I can’t correctly display accented characters with version 3 of the Z-code with Ozmoo.
The documentation mentions these three possibilities, but is it the second that prevents me from doing so?
- Embedding custom font.
- Custom alphabets in Z-machine version 5 and 8.
- Custom character mappings.
You need to use a custom font for it to work, and you have to have the right character mappings in place.
Of course, Ozmoo can only show the characters that have been mapped in. So, if you use the German mapping, Ozmoo can show ä and ü but not à or ê, etc.
Also, Ozmoo can only show accented characters which have their default position in the ZSCII table. If you alter the ZSCII table by adding Unicode characters etc, this may break.
The game doesn’t have to have a custom alphabet to work with accented characters in Ozmoo, but if it doesn’t it will have a few problems:
- String compression becomes really bad if you use a lot of accented characters
- Dictionary resolution gets horrible for words containing accented characters, since one accented character takes up four character positions out of six.
Is there a game file I can try?
I have identified the issue, it comes from the use of the Zcharacter directive with version 3. With this directive an accentuated character takes up 2 instead of 4 slots.
print "à â ä ç é è ê ë î ï ô ö ù û ü ÿ œ æ « » ^";
print "À Â Ä Ç É È Ê Ë Î Ï Ô Ö Ù Û Ü Œ Æ ^";
Indeed, this means setting up a customized alphabet table. This isn’t part of the Z-machine specification for z3. Some interpreters will recognize and use the custom alphabet table anyway. Ozmoo is not one of them.

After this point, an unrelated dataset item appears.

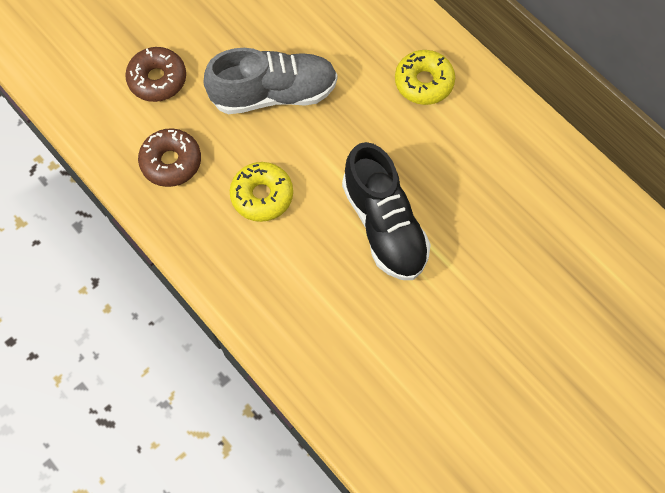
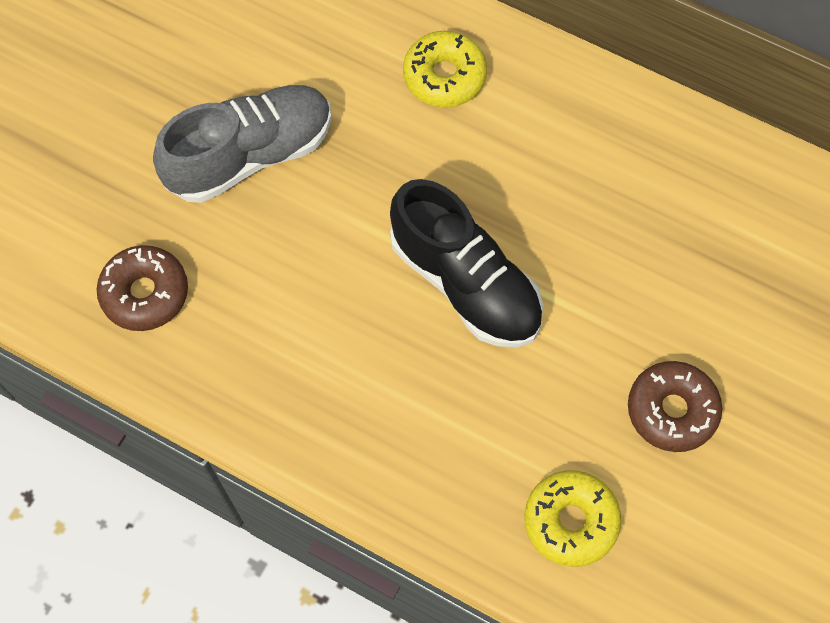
camera: 20 degrees left, 0 degrees up
(157, 79) = (81, 186): brown donut -> brown donut (672, 410)
(262, 196) = (287, 298): yellow donut -> yellow donut (570, 521)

Here is the relevant part of the spec:
In Versions 5 and later, the interpreter should look at the word at $34 in the header. If this is zero, then the alphabet table drawn out in S 3.5.3 continues in use. Otherwise it is interpreted as the byte address of an alphabet table specific to this story file.
Thank you. The support of version 3 in languages other than English therefore does not make much sense, especially since it is restrictive and the rendering is rather austere.
It depends on the language I guess. If it’s just that say one character in 20 has an accent, it may be acceptable to use the default alphabet table. Or if you’re writing a short game so there’s room for all the text you need even if the compression ration is bad. You could also instruct players to skip the accents in input, which will eliminate the problem with poor dictionary resolution.
But I certainly agree that z5 is a lot more suitable for non-English games.